Three developments this week show agents moving out of demos and into the conditions that production actually demands: failure recovery, cost control, and the ability to run from anywhere.

Cognition ships a dual-agent cost cutter for Devin. A multi-model harness routes tasks between models by complexity, cutting per-task cost by 35% while holding frontier-level performance. The approach offers a template for any team running autonomous agents at volume.
Mistral Launches Workflows, a Durable Orchestration Layer for Agent Pipelines. Agent pipelines that survive failures and resume without restarting are the gap Mistral is targeting with Workflows. The product is aimed at production teams who have hit the limits of stateless orchestration.
Cursor brings agent control to iOS with public beta launch. Developers can now launch agents, monitor progress, and merge pull requests from their phones. The shift moves on-call and async review workflows off the desk entirely.

Model Specialization Takes Hold: Science, Code, and Personalization

Three model stories this week share the same underlying logic: general-purpose inference is becoming a baseline, and the competition is shifting toward what the model knows and who it knows it about.

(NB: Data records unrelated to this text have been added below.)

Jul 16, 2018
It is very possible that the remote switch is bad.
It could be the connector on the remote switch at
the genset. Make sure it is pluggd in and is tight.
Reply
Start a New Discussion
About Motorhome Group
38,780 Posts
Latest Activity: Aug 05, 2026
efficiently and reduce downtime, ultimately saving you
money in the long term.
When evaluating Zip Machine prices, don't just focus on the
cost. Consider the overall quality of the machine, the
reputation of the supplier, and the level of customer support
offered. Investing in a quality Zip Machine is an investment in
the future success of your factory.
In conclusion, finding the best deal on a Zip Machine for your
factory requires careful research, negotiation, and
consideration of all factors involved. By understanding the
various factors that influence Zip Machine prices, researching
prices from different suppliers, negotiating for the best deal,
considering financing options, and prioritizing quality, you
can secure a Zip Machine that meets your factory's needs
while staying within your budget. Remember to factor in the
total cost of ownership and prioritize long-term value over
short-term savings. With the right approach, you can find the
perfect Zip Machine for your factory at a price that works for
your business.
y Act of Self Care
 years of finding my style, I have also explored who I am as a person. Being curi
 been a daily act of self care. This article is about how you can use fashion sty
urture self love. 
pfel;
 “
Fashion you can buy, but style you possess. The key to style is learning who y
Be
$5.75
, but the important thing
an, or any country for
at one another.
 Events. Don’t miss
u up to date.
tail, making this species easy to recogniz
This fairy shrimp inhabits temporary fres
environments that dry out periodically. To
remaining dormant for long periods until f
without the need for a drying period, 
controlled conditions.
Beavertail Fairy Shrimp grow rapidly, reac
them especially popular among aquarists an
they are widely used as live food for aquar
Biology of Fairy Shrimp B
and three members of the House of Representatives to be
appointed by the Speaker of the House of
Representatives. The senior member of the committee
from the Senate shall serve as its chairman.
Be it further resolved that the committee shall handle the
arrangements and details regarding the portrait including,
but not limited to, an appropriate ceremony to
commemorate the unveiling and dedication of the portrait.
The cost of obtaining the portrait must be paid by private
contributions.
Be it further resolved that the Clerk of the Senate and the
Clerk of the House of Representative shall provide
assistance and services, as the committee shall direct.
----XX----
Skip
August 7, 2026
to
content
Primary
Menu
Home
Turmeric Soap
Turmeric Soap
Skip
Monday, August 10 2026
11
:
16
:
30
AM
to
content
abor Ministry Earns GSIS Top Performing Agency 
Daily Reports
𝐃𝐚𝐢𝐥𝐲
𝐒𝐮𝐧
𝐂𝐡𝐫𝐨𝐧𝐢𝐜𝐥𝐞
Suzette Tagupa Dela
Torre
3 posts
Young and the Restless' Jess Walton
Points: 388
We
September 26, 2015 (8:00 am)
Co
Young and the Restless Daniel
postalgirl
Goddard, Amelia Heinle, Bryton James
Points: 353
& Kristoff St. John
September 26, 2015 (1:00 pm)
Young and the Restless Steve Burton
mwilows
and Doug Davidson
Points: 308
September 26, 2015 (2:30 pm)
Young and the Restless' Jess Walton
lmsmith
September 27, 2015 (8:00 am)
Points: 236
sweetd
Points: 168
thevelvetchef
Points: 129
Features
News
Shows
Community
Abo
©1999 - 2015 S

Sakana AI ships Fugu Ultra at 93.2 on LiveCodeBench after losing Claude. Forced off a top frontier model by a US government directive, the Tokyo lab rebuilt its coding stack around multi-model routing and shipped a 93.2 on LiveCodeBench. The result converts a supply-chain vulnerability into a product argument.
Google Cloud will sell SandboxAQ’s science models alongside Gemini. Enterprise researchers gain access to models trained on equations and lab data rather than web text, distributed through the same channel as a general-purpose frontier model. The move defines a lane that general models cannot fill.
Google opens Gemini’s personalized image generation to all US free users. Gemini now reads Google account data to generate images without explicit prompts, bringing zero-shot personalization to a free tier. The feature raises the stakes in a personalization race where Apple and OpenAI are also competing.

The Inference Gap: Speed Records vs. Task Reality

Inference is getting dramatically faster and dramatically cheaper, yet a new evaluation shows the best coding agents still clear fewer than 4 in 10 real-world upgrade tasks. The two stories belong together.

DeepSeek open-sources DSpark to cut LLM inference time. A speculative-decoding framework claims up to 85% faster generation while preserving output fidelity. The open-source release puts the technique within reach of any team running their own inference stack.
Best coding agent clears under 40% of real upgrade tasks in RoadmapBench. RoadmapBench tests agents on actual open-source version upgrades across 17 repositories. Even the top-performing model solves fewer than 4 in 10 tasks, a result that separates benchmark performance from production usefulness.

Quick Hits

AI2’s DiScoFormer cuts density error 37x over KDE at 100 dimensions. The Allen Institute for AI built a single transformer that estimates both density and score for any data distribution in one forward pass, no retraining required.
The Transformer Becomes a Commodity Layer. Standardized inference APIs are doing to AI what TCP/IP did to networking: disaggregating the stack and redistributing value away from the model layer.